Maternal mental health is ALWAYS important. Before the pandemic, there needed to be more awareness, less stigma, and more resources for new moms. Now that need has skyrocketed. We are just beginning to get a glimpse of fallout from the pandemic, but I believe the worst is yet to come. We do not yet know the statistics of mothers experiencing postpartum anxiety and/or depression because we are still living it. If I were going to base my prediction on science, which I always do, I would say that introducing additional and seemingly relentless stressors to new moms, PPD/A is going to increase at an exponential rate.
Here is some good news. Fortunately, because PPD/A is so common, in general, we have effective evidence-based treatments that work. THEY WILL STILL WORK DURING A PANDEMIC. Cognitive Behavioral Therapy with Behavioral Activation (CBT-BA) is one of the most effective behavioral therapies we have for PPD/A. Another piece of good news is that because of the pandemic, most therapists and mental health providers are conducting telehealth visits. What that means is that you can engage in therapy from home (while you have an infant in your arms, are eating, while also making sure your toddler doesn’t get hurt).
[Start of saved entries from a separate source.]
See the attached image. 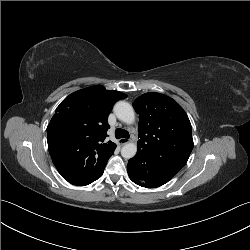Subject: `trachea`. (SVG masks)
<instances>
[{"label":"trachea","instance_id":"obj_1","mask_svg":"<svg viewBox=\"0 0 250 250\" xmlns=\"http://www.w3.org/2000/svg\"><path fill=\"white\" fill-rule=\"evenodd\" d=\"M115 137L117 139H119V138H129V133L126 130H123L121 128H117L115 130Z\"/></svg>","mask_w":250,"mask_h":250}]
</instances>
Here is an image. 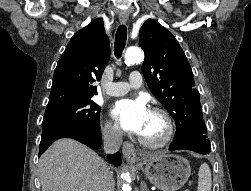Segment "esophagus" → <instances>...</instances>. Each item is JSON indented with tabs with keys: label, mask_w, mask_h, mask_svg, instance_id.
<instances>
[{
	"label": "esophagus",
	"mask_w": 251,
	"mask_h": 191,
	"mask_svg": "<svg viewBox=\"0 0 251 191\" xmlns=\"http://www.w3.org/2000/svg\"><path fill=\"white\" fill-rule=\"evenodd\" d=\"M129 18V14L125 11L120 12L119 20L120 23H126ZM122 151L125 158L131 163L134 164L138 158L135 152V147L130 141H124L122 146Z\"/></svg>",
	"instance_id": "esophagus-1"
}]
</instances>
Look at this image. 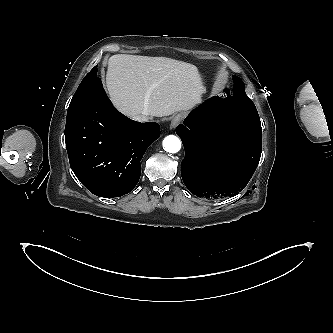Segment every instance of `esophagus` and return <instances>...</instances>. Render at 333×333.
I'll return each mask as SVG.
<instances>
[{"instance_id":"obj_1","label":"esophagus","mask_w":333,"mask_h":333,"mask_svg":"<svg viewBox=\"0 0 333 333\" xmlns=\"http://www.w3.org/2000/svg\"><path fill=\"white\" fill-rule=\"evenodd\" d=\"M183 118H184L183 114L175 115L171 120L170 129L176 128L182 122Z\"/></svg>"}]
</instances>
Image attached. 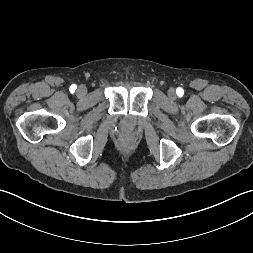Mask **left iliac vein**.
<instances>
[{
    "label": "left iliac vein",
    "mask_w": 253,
    "mask_h": 253,
    "mask_svg": "<svg viewBox=\"0 0 253 253\" xmlns=\"http://www.w3.org/2000/svg\"><path fill=\"white\" fill-rule=\"evenodd\" d=\"M168 96L171 98V99H175L176 98V92L173 88H170L168 90Z\"/></svg>",
    "instance_id": "1"
}]
</instances>
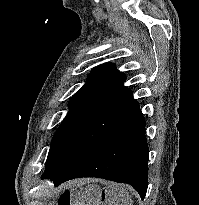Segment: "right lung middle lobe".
Here are the masks:
<instances>
[{
	"instance_id": "dd1d6c3e",
	"label": "right lung middle lobe",
	"mask_w": 199,
	"mask_h": 205,
	"mask_svg": "<svg viewBox=\"0 0 199 205\" xmlns=\"http://www.w3.org/2000/svg\"><path fill=\"white\" fill-rule=\"evenodd\" d=\"M123 122L96 111H69L52 139L43 176L59 172L83 152L102 142Z\"/></svg>"
}]
</instances>
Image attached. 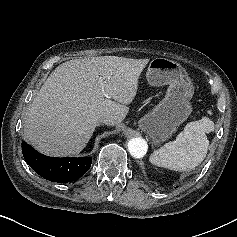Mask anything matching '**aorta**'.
I'll use <instances>...</instances> for the list:
<instances>
[{"instance_id":"aorta-1","label":"aorta","mask_w":237,"mask_h":237,"mask_svg":"<svg viewBox=\"0 0 237 237\" xmlns=\"http://www.w3.org/2000/svg\"><path fill=\"white\" fill-rule=\"evenodd\" d=\"M127 146L129 153L135 158H142L148 149L147 142L140 137L130 139Z\"/></svg>"}]
</instances>
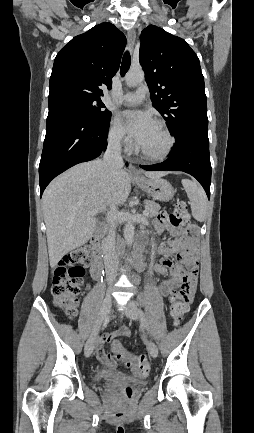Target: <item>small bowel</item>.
Listing matches in <instances>:
<instances>
[{"label":"small bowel","mask_w":254,"mask_h":433,"mask_svg":"<svg viewBox=\"0 0 254 433\" xmlns=\"http://www.w3.org/2000/svg\"><path fill=\"white\" fill-rule=\"evenodd\" d=\"M155 227L158 232L170 230L178 237L175 240L162 242L158 248L162 261L153 266V271L159 275H165L168 271L171 273V278L162 282L159 290L164 297L176 298L183 302L188 301L192 299L197 284L198 260L196 255V237L184 233L182 229L171 228L160 219L155 222ZM173 253H177L176 262L168 259V256ZM176 288L179 290L175 292ZM126 329V336H130L131 331L128 328ZM119 330L103 334L99 338L96 347L98 359L110 370L117 367V361L105 350L104 345L121 336Z\"/></svg>","instance_id":"obj_1"}]
</instances>
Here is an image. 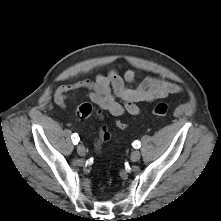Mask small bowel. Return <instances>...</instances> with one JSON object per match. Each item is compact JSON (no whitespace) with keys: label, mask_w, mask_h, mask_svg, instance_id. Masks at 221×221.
Here are the masks:
<instances>
[{"label":"small bowel","mask_w":221,"mask_h":221,"mask_svg":"<svg viewBox=\"0 0 221 221\" xmlns=\"http://www.w3.org/2000/svg\"><path fill=\"white\" fill-rule=\"evenodd\" d=\"M135 82L134 69H127L122 76L112 69L107 74H96L94 80L82 79L59 86L54 101L64 109L71 93L85 91L100 109L118 117L126 113L138 115L139 103L154 102L181 91L179 85L158 77H147L137 85Z\"/></svg>","instance_id":"small-bowel-1"}]
</instances>
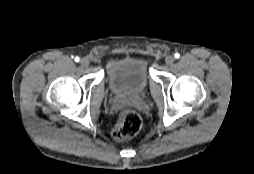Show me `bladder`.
<instances>
[{
    "label": "bladder",
    "mask_w": 254,
    "mask_h": 174,
    "mask_svg": "<svg viewBox=\"0 0 254 174\" xmlns=\"http://www.w3.org/2000/svg\"><path fill=\"white\" fill-rule=\"evenodd\" d=\"M110 89L118 95H137L149 84L148 61L144 57H123L107 66Z\"/></svg>",
    "instance_id": "obj_1"
}]
</instances>
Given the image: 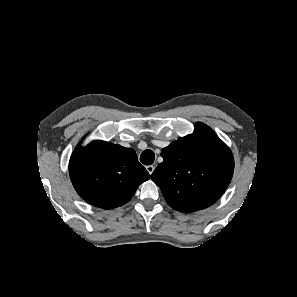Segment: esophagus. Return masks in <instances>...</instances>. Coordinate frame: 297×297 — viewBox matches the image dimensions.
Here are the masks:
<instances>
[{
  "label": "esophagus",
  "mask_w": 297,
  "mask_h": 297,
  "mask_svg": "<svg viewBox=\"0 0 297 297\" xmlns=\"http://www.w3.org/2000/svg\"><path fill=\"white\" fill-rule=\"evenodd\" d=\"M146 169L148 171V173L151 175L155 169V167L153 165H148L146 166Z\"/></svg>",
  "instance_id": "34e87169"
}]
</instances>
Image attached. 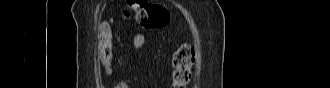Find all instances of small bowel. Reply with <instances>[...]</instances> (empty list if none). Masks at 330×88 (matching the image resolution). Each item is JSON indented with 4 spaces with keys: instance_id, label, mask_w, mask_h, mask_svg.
Here are the masks:
<instances>
[{
    "instance_id": "1",
    "label": "small bowel",
    "mask_w": 330,
    "mask_h": 88,
    "mask_svg": "<svg viewBox=\"0 0 330 88\" xmlns=\"http://www.w3.org/2000/svg\"><path fill=\"white\" fill-rule=\"evenodd\" d=\"M107 28H108V25H105L104 31H107ZM145 43H146V36L142 33L137 34L133 39V44L137 51H141V49L143 48ZM117 88H127V84L125 82H120L117 85Z\"/></svg>"
}]
</instances>
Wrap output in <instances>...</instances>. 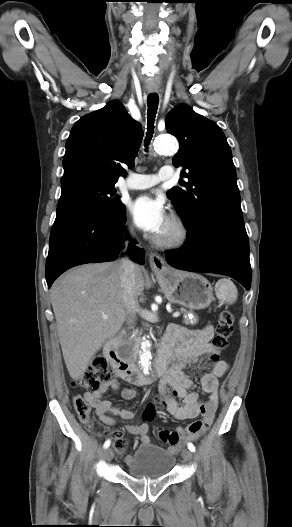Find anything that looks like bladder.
Listing matches in <instances>:
<instances>
[{
    "instance_id": "1",
    "label": "bladder",
    "mask_w": 292,
    "mask_h": 527,
    "mask_svg": "<svg viewBox=\"0 0 292 527\" xmlns=\"http://www.w3.org/2000/svg\"><path fill=\"white\" fill-rule=\"evenodd\" d=\"M175 456L167 449L147 443L125 459V471L134 478H158L170 473Z\"/></svg>"
}]
</instances>
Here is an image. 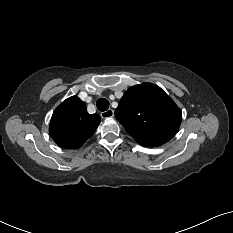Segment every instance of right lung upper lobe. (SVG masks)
Returning <instances> with one entry per match:
<instances>
[{
    "instance_id": "obj_1",
    "label": "right lung upper lobe",
    "mask_w": 233,
    "mask_h": 233,
    "mask_svg": "<svg viewBox=\"0 0 233 233\" xmlns=\"http://www.w3.org/2000/svg\"><path fill=\"white\" fill-rule=\"evenodd\" d=\"M100 123L98 114H89L77 96L63 101L53 112L49 132L55 143L67 149L81 147Z\"/></svg>"
}]
</instances>
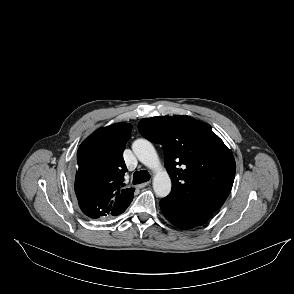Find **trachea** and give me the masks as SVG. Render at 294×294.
<instances>
[{
    "label": "trachea",
    "instance_id": "3493384b",
    "mask_svg": "<svg viewBox=\"0 0 294 294\" xmlns=\"http://www.w3.org/2000/svg\"><path fill=\"white\" fill-rule=\"evenodd\" d=\"M150 179V174L148 171L140 170L136 171L133 174V184H140L143 182H147Z\"/></svg>",
    "mask_w": 294,
    "mask_h": 294
}]
</instances>
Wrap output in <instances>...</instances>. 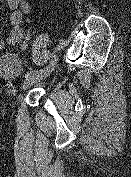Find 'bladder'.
Wrapping results in <instances>:
<instances>
[{
	"label": "bladder",
	"mask_w": 131,
	"mask_h": 177,
	"mask_svg": "<svg viewBox=\"0 0 131 177\" xmlns=\"http://www.w3.org/2000/svg\"><path fill=\"white\" fill-rule=\"evenodd\" d=\"M22 71V66L14 54L5 53L0 58V72L6 75L9 79H17L21 75Z\"/></svg>",
	"instance_id": "1"
}]
</instances>
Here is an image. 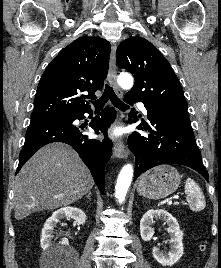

There are virtual support groups. In addition, there are very effective medications for PPD/A that work. As a psychologist, I always recommend if you are taking medication for anxiety or depression, you should also engage in therapy. Therapy and medication work extremely well together, especially in the short-term, but therapy outperforms medication in the long-run. This is because in therapy, you are learning the skills you need to manage PPD/A.
There are many self-care activities that will also be helpful, in addition to treatment.
These include EXERCISE; it’s nature’s mood stabilizer. During the groundhog days of caring for an infant, it’s important to get outside, reset your day, and get some vitamin D. You can also try relaxation exercises.
A brief meditation that I teach to my patients is: close your eyes and listen for the most distant sound you can hear. You can do this ANYWHERE, even for just a minute (or longer). This mindfulness exercise brings you into the present moment. They say that depression and anxiety are disorders of time; depression you think about the past, anxiety you think about the future.
Bring yourself into the present and there is no anxiety or depression. Also, make sure that you eat regularly. If you have anxiety, you should be eating every four hours. Drops in blood sugar can mimic anxiety. Sleep when you can. Remember, you are just one good night’s sleep away from feeling more stable. Some resources I recommend the Calm app or these free relaxation exercises here.
In sum, we already needed to increase the discussion of PPD/A before and reduce the stigma before the pandemic, but now even more so. The pandemic has presented unparalleled stressors for new moms. We need to talk about PPD/A and increase any type of support we can during this time.